Miss. to restart Healthy Moms, Healthy Babies in 10-county pilot
The Mississippi State Department of Health will resume its home visitation program for high-risk mothers and infants in July under a new model and will accept patients in 10 counties, department spokesman Greg Flynn told Mississippi Today. The program, known as Healthy Moms, Healthy Babies, previously served the entire state but stopped accepting patients in January, Flynn said.
Flynn identified the counties as Adams, Alcorn, Forrest, George, Jones, Lauderdale, Neshoba, Oktibbeha, Panola and Pike, according to Mississippi Today.
State Health Officer Dr. Dan Edney told reporters after an April 8 Board of Health meeting that the department lacks the resources to provide home visitation services in all 82 counties and is focusing the pilot on areas that do not already have comparable services. “We identified 10 counties with no home visitation coverage, and we’re plugging into those 10 counties,” Edney said, according to Mississippi Today.
The program provides home visits, health education and referrals to wraparound services and benefits for mothers and infants who meet criteria such as chronic illness, substance use, unsafe living conditions, teen pregnancy or premature and low-weight births, the department said. Flynn told Mississippi Today the revised model will rely on community health workers for home visitation with registered nurses providing clinical oversight and licensed social workers connecting patients to resources.

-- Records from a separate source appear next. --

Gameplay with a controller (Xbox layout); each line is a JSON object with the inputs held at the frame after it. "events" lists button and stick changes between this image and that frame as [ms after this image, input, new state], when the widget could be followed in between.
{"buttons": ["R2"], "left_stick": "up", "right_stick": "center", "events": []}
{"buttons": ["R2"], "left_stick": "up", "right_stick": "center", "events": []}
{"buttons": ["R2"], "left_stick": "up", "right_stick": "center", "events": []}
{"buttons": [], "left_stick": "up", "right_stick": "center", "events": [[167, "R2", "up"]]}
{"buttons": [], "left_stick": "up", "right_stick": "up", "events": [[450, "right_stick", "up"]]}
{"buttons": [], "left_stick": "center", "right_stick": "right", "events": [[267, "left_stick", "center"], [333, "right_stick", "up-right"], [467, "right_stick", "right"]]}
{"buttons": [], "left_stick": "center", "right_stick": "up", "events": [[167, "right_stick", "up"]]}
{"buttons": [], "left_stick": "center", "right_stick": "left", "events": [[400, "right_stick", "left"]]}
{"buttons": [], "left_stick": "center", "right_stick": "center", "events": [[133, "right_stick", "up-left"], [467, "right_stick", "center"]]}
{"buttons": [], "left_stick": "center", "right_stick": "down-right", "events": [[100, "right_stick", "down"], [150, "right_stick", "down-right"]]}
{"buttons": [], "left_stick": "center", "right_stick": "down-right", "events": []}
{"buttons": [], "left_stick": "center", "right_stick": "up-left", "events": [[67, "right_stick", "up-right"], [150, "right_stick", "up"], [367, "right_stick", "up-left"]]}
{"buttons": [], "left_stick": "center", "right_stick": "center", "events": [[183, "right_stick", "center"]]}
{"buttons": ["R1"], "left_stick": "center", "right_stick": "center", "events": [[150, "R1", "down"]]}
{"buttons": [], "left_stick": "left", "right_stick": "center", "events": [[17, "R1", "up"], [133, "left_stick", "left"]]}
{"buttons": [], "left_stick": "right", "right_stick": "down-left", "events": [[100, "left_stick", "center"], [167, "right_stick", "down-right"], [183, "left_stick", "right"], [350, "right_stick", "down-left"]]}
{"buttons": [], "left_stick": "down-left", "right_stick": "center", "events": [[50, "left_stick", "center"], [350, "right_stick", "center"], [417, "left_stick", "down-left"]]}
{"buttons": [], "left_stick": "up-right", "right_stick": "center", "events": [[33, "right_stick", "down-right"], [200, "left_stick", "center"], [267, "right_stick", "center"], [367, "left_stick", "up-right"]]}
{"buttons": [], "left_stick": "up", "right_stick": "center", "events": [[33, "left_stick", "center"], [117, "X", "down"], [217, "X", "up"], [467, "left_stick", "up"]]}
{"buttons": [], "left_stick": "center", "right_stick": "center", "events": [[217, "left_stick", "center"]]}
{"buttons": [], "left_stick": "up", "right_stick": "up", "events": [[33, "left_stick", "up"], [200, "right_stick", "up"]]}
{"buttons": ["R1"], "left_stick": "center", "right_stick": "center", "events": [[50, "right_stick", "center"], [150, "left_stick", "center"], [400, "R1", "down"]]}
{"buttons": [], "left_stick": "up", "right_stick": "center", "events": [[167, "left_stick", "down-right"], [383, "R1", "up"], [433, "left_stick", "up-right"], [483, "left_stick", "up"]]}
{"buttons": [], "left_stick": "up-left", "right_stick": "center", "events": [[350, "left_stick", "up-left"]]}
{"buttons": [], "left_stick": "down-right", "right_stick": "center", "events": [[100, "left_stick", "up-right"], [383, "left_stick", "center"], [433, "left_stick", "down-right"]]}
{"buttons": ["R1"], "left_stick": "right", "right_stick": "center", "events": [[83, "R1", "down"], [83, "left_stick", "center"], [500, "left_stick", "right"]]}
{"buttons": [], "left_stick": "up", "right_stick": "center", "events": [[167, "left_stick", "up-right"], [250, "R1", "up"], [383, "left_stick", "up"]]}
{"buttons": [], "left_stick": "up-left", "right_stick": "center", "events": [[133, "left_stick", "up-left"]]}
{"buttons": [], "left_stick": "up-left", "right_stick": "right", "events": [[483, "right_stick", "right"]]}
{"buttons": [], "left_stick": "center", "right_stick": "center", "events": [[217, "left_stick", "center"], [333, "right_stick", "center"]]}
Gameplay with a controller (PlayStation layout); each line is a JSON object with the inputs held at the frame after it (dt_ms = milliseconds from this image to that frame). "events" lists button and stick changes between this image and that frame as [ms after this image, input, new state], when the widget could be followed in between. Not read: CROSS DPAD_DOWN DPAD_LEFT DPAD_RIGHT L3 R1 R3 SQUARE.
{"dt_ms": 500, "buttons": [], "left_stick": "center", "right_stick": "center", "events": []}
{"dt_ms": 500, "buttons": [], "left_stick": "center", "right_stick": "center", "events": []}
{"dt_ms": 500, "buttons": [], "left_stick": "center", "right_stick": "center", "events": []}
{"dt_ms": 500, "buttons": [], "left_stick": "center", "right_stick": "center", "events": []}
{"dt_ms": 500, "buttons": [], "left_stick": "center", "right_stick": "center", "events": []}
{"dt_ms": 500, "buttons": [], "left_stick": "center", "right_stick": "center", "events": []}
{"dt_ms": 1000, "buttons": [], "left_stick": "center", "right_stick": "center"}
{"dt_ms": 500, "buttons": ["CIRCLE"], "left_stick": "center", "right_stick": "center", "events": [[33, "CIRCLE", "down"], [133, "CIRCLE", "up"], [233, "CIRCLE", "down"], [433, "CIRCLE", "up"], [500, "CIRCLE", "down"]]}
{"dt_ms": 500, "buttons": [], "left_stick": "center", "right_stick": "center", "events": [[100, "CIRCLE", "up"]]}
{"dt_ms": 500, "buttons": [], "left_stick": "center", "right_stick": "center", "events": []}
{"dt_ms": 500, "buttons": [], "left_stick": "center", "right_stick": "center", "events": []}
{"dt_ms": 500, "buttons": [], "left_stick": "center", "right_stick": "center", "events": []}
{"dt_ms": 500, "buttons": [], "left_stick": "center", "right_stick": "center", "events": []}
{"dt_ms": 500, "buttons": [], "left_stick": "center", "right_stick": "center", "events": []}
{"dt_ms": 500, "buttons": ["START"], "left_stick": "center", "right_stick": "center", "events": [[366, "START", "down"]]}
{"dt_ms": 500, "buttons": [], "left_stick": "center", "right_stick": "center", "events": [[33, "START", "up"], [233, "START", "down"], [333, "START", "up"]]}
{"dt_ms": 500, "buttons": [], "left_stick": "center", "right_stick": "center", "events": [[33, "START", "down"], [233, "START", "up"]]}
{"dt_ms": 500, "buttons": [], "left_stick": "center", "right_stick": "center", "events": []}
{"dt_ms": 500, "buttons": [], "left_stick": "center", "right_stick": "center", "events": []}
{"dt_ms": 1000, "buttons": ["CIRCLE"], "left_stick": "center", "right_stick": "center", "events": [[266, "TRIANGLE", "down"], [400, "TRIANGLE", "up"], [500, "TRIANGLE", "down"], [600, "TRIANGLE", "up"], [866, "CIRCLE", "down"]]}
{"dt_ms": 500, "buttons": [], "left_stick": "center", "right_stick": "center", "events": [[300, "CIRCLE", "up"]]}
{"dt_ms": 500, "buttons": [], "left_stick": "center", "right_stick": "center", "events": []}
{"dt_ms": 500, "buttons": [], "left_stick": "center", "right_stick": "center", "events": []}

The Health Department declared a public health emergency in August in response to the state’s rising infant mortality rate. The department said Mississippi’s 2024 infant mortality rate was near twice the national average, with 323 infants dying before their first birthday, and that Black infants are three times more likely to die than white infants in a review of 2023 and 2024 data. Desiree Norwood, program director for Plan A Health in the Delta, told Mississippi Today the program’s sudden pause in January was a surprise and a loss for the region: “How can we afford to lose another program? We need boots on the ground. We need all hands on deck,” she said. The department said several counties with the highest infant mortality rates from 2015 to 2024 were not selected for the pilot, and that many of the chosen counties had high past usage of the program between 2021 and 2025.